VICTOR SEOW
Associate Professor of the History of Science
Victor Seow is a historian of technology, science, and industry. He specializes in China and Japan in the long twentieth century and in histories of energy and work. At the core, his research revolves around questions of how technoscientific developments intersect with economic life and environmental change in the making and unmaking of industrial society.

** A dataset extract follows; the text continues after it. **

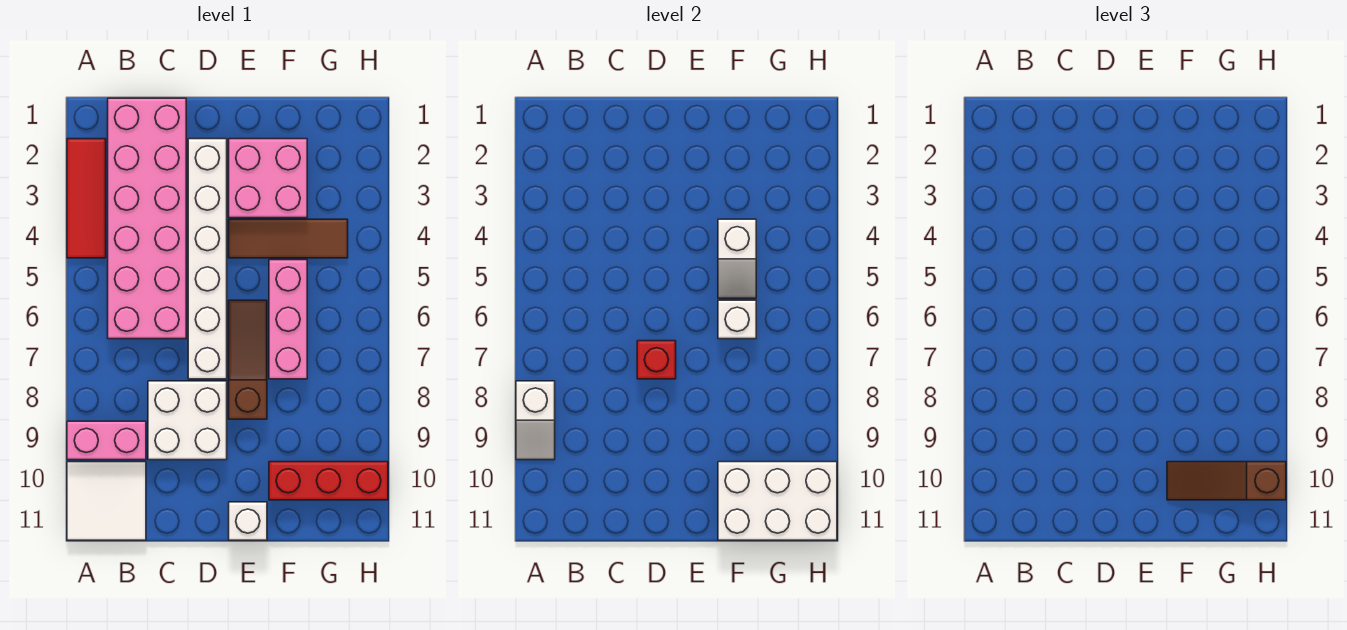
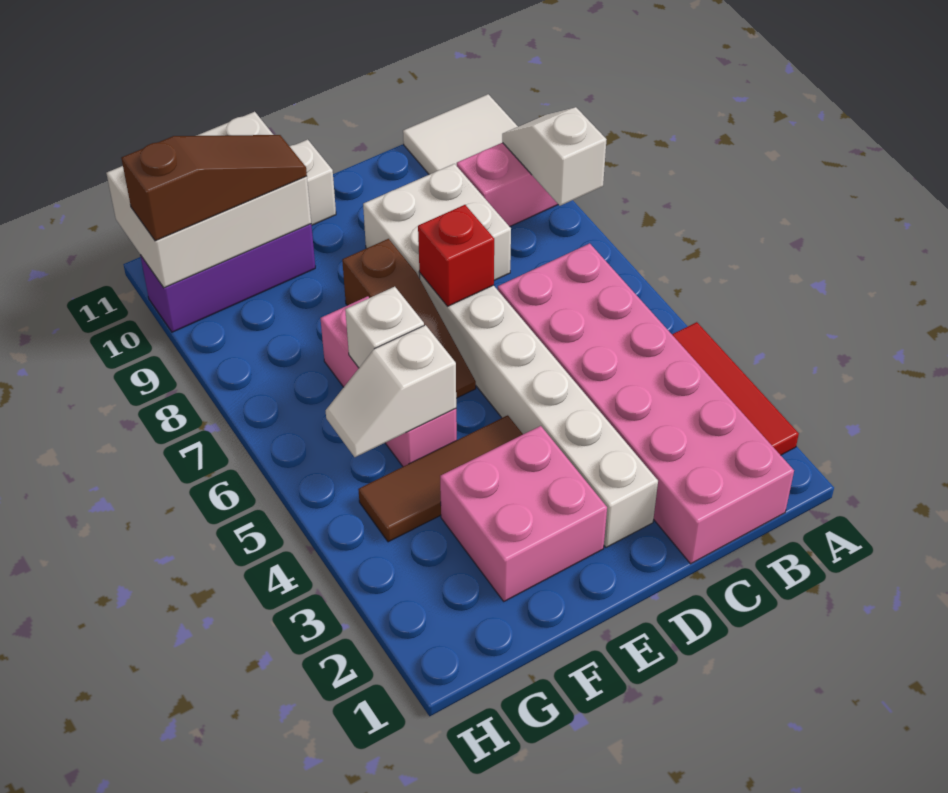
white 1x2 slope [718,219,756,298] -> white 1x2 slope turned to [326,325,456,457]
red 1x3 brick [269,462,388,500] -> purple 1x3 brick [140,224,315,332]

Professor Seow is the author of Carbon Technocracy: Energy Regimes in Modern East Asia (Chicago: University of Chicago Press, 2022), a study of the deep links between energy extraction and technocratic politics through the history of what was once East Asia’s largest coal mine. In delving into the origins of fossil-fueled development in China and Japan, this book unearths both the dominant role of the state in energy transitions toward coal and oil and the enduring reliance on human labor power in the carbon age.
Carbon Technocracy has received several awards, including the Association for Asian Studies’ John Whitney Hall Book Prize, the Chinese Historians in the United States’ Academic Excellence Award, and the Society for Historians of American Foreign Relations’ Michael H. Hunt Prize in International History. It was also named one of Kirkus Reviews best books of 2022.
Professor Seow is currently researching and writing his next book, tentatively titled The Human Factor: A History of Science, Work, and the Politics of Production. Through a history of industrial psychology in China from the 1930s to the present, this book asks how work became a subject of scientific inquiry and how the sciences of work shaped and have been shaped by the wider politics of production. For this project, he recently completed an ALM in industrial and organizational psychology at the Harvard Extension School.
At Harvard, Professor Seow offers a range of courses on the history of science and technology in China and East Asia and on topics related to industrial society more broadly, such as the history of the factory and the sciences of work. He advises graduate students working on science and technology in China, Japan, and Korea as well as those focusing on other geographical areas who are interested in the intersections of technology, capitalism, and the environment. He also serves on the Standing Committee for the PhD in History and East Asian Languages.
With the support of the Harvard University Asia Center, Professor Seow convenes the Science and Technology in Asia seminar series, which showcases some of the latest and most exciting work in the history and social studies of science, technology, medicine, and the environment centered on East, South, and Southeast Asia.
Born and raised in Singapore, Professor Seow received his BA in History and Political Science from McGill University and his PhD in History and East Asian Languages from Harvard University. Before joining the Harvard faculty in 2017, he was an assistant professor of history at Cornell University.